Lancée mercredi lors d’un événement à la place d’Armes, l’application est un guide audio et visuel du Vieux-Montréal. Soixante arrêts, dont une douzaine agrémentées par l’expérience de réalité augmentée (perception virtuelle d’un lieu réel à vivre en temps réel), composent ce parcours « techno-historique ».

Le territoire couvert s’étale de l’édifice de la Bourse, à l’ouest, jusqu’à la gare Dalhousie, à l’est, soit un périmètre de 1 km2. Ceux qui l’expérimenteront dans sa totalité en ont pour cinq ou six heures, selon ses concepteurs.

Du « stop-motion »

Certaines capsules de réalité augmentée traversent les années en trois minutes. Celle sur les fortifications, à voir devant le Centre des sciences, s’arrête ainsi en 1804.

Le projet est piloté par l’organisme Montréal en histoires, dirigé par Martin Laviolette, connu autrement pour sa participation dans un festival de musique. Développée depuis sept ans, l’application est née dans un esprit de collaboration, notamment avec la firme Space Dream, qui en a assuré la conception.

Le Centre d’histoire de Montréal a offert son expertise et ses archives, mais les images proviennent aussi d’autres fonds, comme celui du Musée McCord.

BMO Groupe financier, dont le bâtiment fondateur de 1817 figure sur le trajet de l’application, et Bell sont les principaux partenaires privés dans l’aventure.

« On s’est posé la question : comment faire vivre le passé tout en lui étant fidèle ? confie Guillaume Langlois de Space Dream. On anime les archives, on fait bouger des éléments graphiques.

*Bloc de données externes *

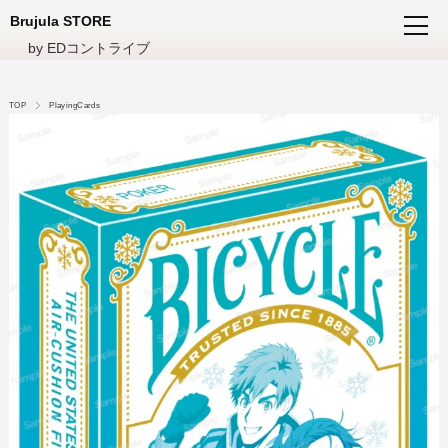
Brujula STORE
by EDコントライブ
TOP
PlayingCards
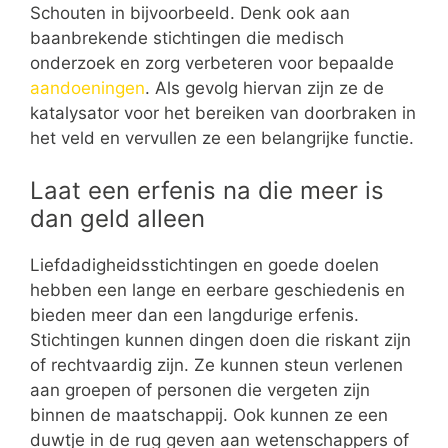
Schouten in bijvoorbeeld. Denk ook aan
baanbrekende stichtingen die medisch
onderzoek en zorg verbeteren voor bepaalde
aandoeningen
. Als gevolg hiervan zijn ze de
katalysator voor het bereiken van doorbraken in
het veld en vervullen ze een belangrijke functie.
Laat een erfenis na die meer is
dan geld alleen
Liefdadigheidsstichtingen en goede doelen
hebben een lange en eerbare geschiedenis en
bieden meer dan een langdurige erfenis.
Stichtingen kunnen dingen doen die riskant zijn
of rechtvaardig zijn. Ze kunnen steun verlenen
aan groepen of personen die vergeten zijn
binnen de maatschappij. Ook kunnen ze een
duwtje in de rug geven aan wetenschappers of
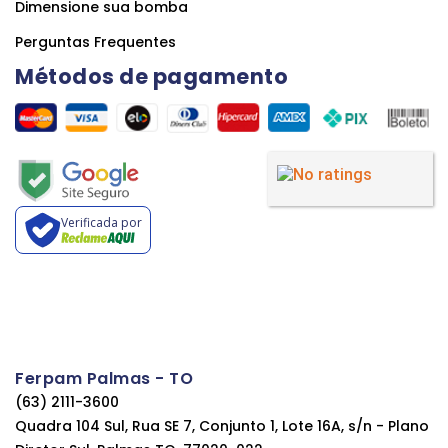
Dimensione sua bomba
Perguntas Frequentes
Métodos de pagamento
Verificada por
Ferpam Palmas - TO
(63) 2111-3600
Quadra 104 Sul, Rua SE 7, Conjunto 1, Lote 16A, s/n - Plano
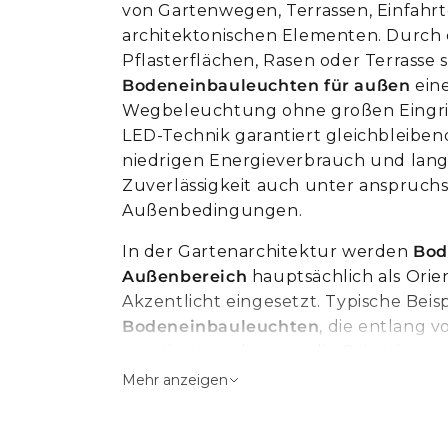
Wand
VEGA-Komponenten
Dünn
Farbwechselndes Licht
von Gartenwegen, Terrassen, Einfahr
Rund
Tischlampen
Wandeinbau
architektonischen Elementen. Durch di
RGB
Eckig
Keramikleuchten
Pflasterflächen, Rasen oder Terrasse 
Stehlampen
Dimmbar
Bodeneinbauleuchten für außen
ein
Schwenkbar
Lampen
mehr
mehr
Wegbeleuchtung ohne großen Eingri
LED-Technik garantiert gleichbleibend
Luxusbeleuchtung
Stehlampen
niedrigen Energieverbrauch und lan
Kronleuchter
Dekorativ
Zuverlässigkeit auch unter anspruchs
Außenbedingungen.
Hängend
Bogen
Decke
Stehend
In der Gartenarchitektur werden
Bod
Außenbereich
hauptsächlich als Orie
Tisch
Zum Lesen
Akzentlicht eingesetzt. Typische Beis
Stehlampen
Dimmbar
Bodeneinbauleuchten
, die entlang 
montiert werden, um die Orientierun
Industriestil
erleichtern und gleichzeitig eine a
Mehr anzeigen
Indirekte Beleuchtung
zu erzeugen. Hochwertige
Außen-Bo
Garagenbeleuchtung
so konstruiert, dass sie Feuchtigkeit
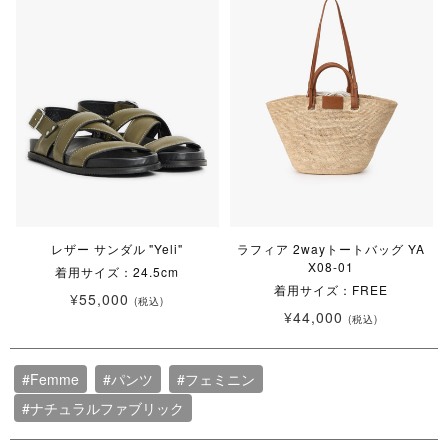
レザー サンダル "Yeli"
ラフィア 2wayトートバッグ YA
X08-01
着用サイズ：24.5cm
着用サイズ：FREE
¥55,000
(税込)
¥44,000
(税込)
#Femme
#パンツ
#フェミニン
#ナチュラルファブリック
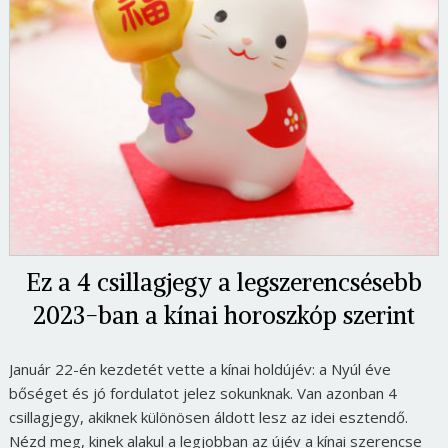
Ez a 4 csillagjegy a legszerencsésebb
2023-ban a kínai horoszkóp szerint
Január 22-én kezdetét vette a kínai holdújév: a Nyúl éve
bőséget és jó fordulatot jelez sokunknak. Van azonban 4
csillagjegy, akiknek különösen áldott lesz az idei esztendő.
Nézd meg, kinek alakul a legjobban az újév a kínai szerencse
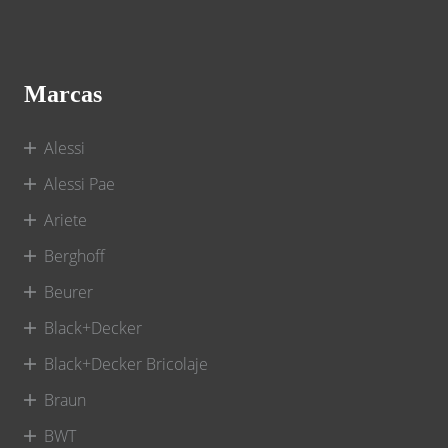
Marcas
Alessi
Alessi Pae
Ariete
Berghoff
Beurer
Black+Decker
Black+Decker Bricolaje
Braun
BWT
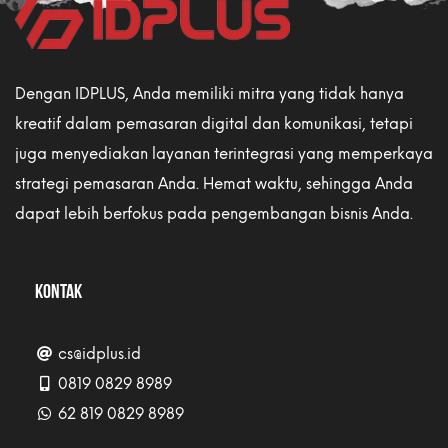
Dengan IDPLUS, Anda memiliki mitra yang tidak hanya
kreatif dalam pemasaran digital dan komunikasi, tetapi
juga menyediakan layanan terintegrasi yang memperkaya
strategi pemasaran Anda. Hemat waktu, sehingga Anda
dapat lebih berfokus pada pengembangan bisnis Anda.
KONTAK
cs@idplus.id
0819 0829 8989
62 819 0829 8989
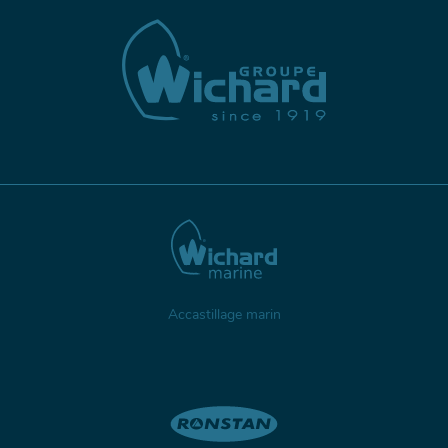
Accastillage marin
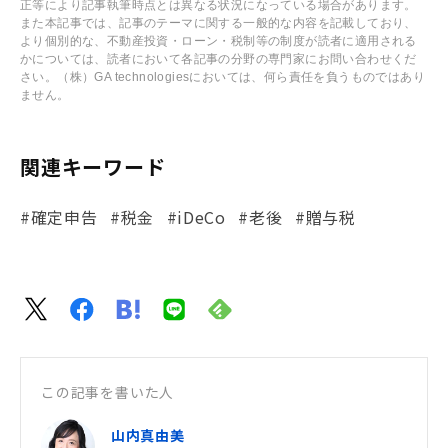
正等により記事執筆時点とは異なる状況になっている場合があります。
また本記事では、記事のテーマに関する一般的な内容を記載しており、
より個別的な、不動産投資・ローン・税制等の制度が読者に適用される
かについては、読者において各記事の分野の専門家にお問い合わせくだ
さい。（株）GA technologiesにおいては、何ら責任を負うものではあり
ません。
関連キーワード
#確定申告
#税金
#iDeCo
#老後
#贈与税
この記事を書いた人
山内真由美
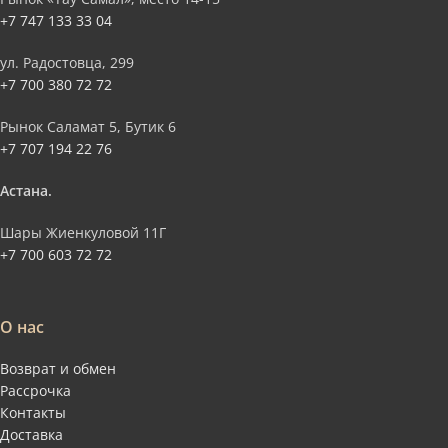
+7 747 133 33 04
ул. Радостовца, 299
+7 700 380 72 72
Рынок Саламат 5, Бутик 6
+7 707 194 22 76
Астана.
Шары Жиенкуловой 11Г
+7 700 603 72 72
О нас
Возврат и обмен
Рассрочка
Контакты
Доставка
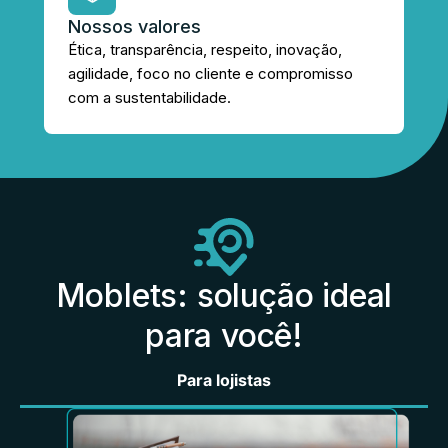
Nossos valores
Ética, transparência, respeito, inovação,
agilidade, foco no cliente e compromisso
com a sustentabilidade.
Moblets: solução ideal
para você!
Para lojistas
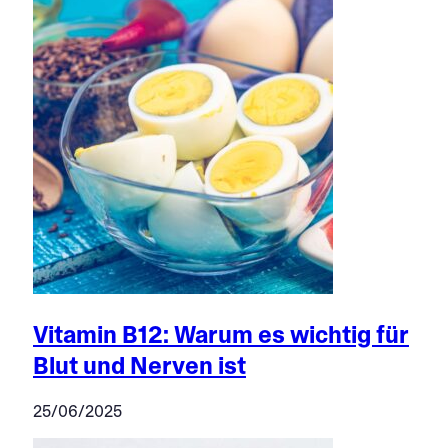
Vitamin B12: Warum es wichtig für
Blut und Nerven ist
25/06/2025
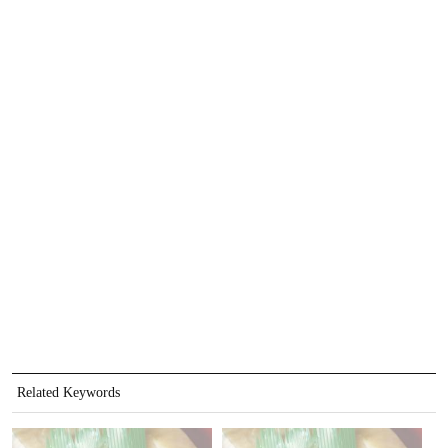
Related Keywords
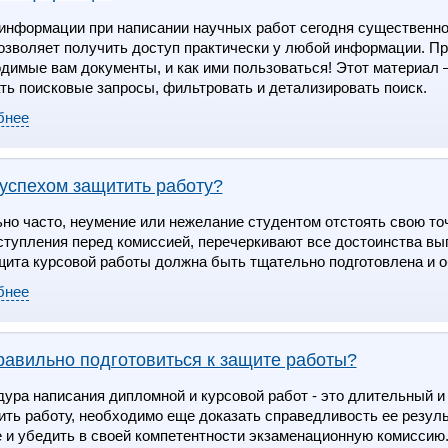
информации при написании научных работ сегодня существенно
озволяет получить доступ практически у любой информации. Прос
димые вам документы, и как ими пользоваться! Этот материал –
ть поисковые запросы, фильтровать и детализировать поиск.
бнее
 успехом защитить работу?
но часто, неумение или нежелание студентом отстоять свою точ
ступления перед комиссией, перечеркивают все достоинства вып
щита курсовой работы должна быть тщательно подготовлена и 
бнее
равильно подготовиться к защите работы?
ура написания дипломной и курсовой работ - это длительный и
ть работу, необходимо еще доказать справедливость ее резуль
 и убедить в своей компетентности экзаменационную комиссию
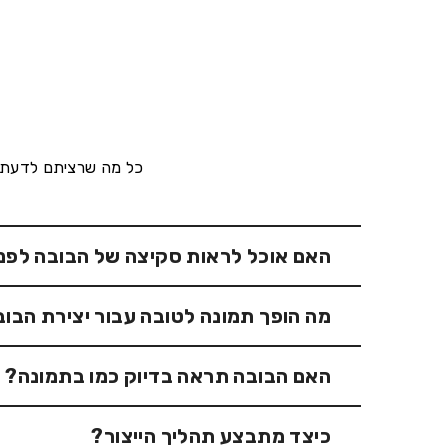
כל מה שרציתם לדעת ע
האם אוכל לראות סקיצה של הבובה לפני
לצערנו, אנחנו לא יכולים לספק סקיצה לפני ביצוע
מה הופך תמונה לטובה עבור יצירת הבו
תיקונים.
תמונה טובה היא כזו עם תאורה מתאימה – מספיק א
האם הבובה תראה בדיוק כמו בתמונה?
מקשות על צוות המעצבים שלנו לתפוס את הפרטים
הבובות שלנו מעוצבות בסגנון "קריקטורי", כלומר 
כיצד מתבצע תהליך הייצור?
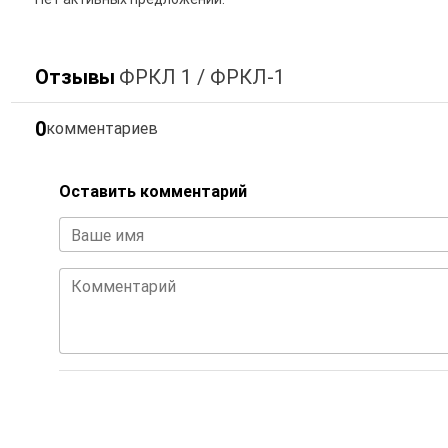
Отзывы
ФРКЛ 1 / ФРКЛ-1
0
комментариев
Оставить комментарий
Ваше имя
Комментарий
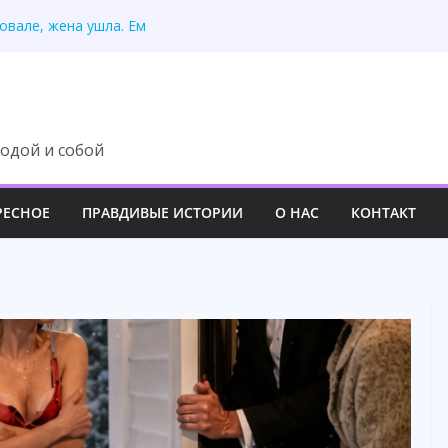
жизнью за мой счёт
овале, жена ушла. Ем
ал всё на молодую
уду тянуть её родню. Но
пасая меня первой
одой и собой
РЕСНОЕ
ПРАВДИВЫЕ ИСТОРИИ
О НАС
КОНТАКТ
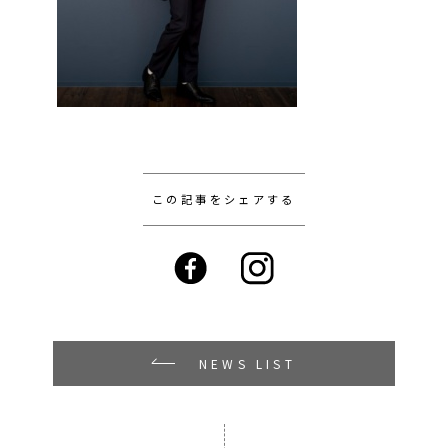
この記事をシェアする
NEWS LIST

On a découpé les personnages. C’est carrément du stop motion. »

La Ville de Montréal, qui s’est dotée en 2015 d’un budget 10 millions de dollars sur trois ans pour son plan d’action Montréal, ville intelligente, a investi 5 millions dans le cadre de l’Entente Montréal 2025, administrée par Québec.

Le soutien à ce projet numérique dépasse l’aide en argent sonnant, admet Harout Chitilian, responsable des technologies de l’information dans l’administration Coderre. Faciliter l’accessibilité à la réalité virtuelle est aussi une de ses préoccupations.

« Une centaine d’antennes WiFi sont installées dans le Vieux-Montréal. Est-ce que tous peuvent accéder à ces technologies ? Il faudra se poser la question. Les bibliothèques prêtent déjà des ordinateurs, des tablettes. Les bibliobus prêtent des livres. Est-ce que [ces bibliothèques ambulantes] prêteront-elles un jour des appareils mobiles ? Il faudra y réfléchir », reconnaît Harout Chitilian, également vice-président du comité exécutif.

Montréal en histoires servira de plateforme pour un autre projet mariant les origines de la ville à sa créativité numérique. La production Cité Mémoire, une oeuvre associant le duo de Michel Lemieux et Victor Pilon avec Michel Marc Bouchard, viendra agrémenter en mai 2017 l’application déjà accessible.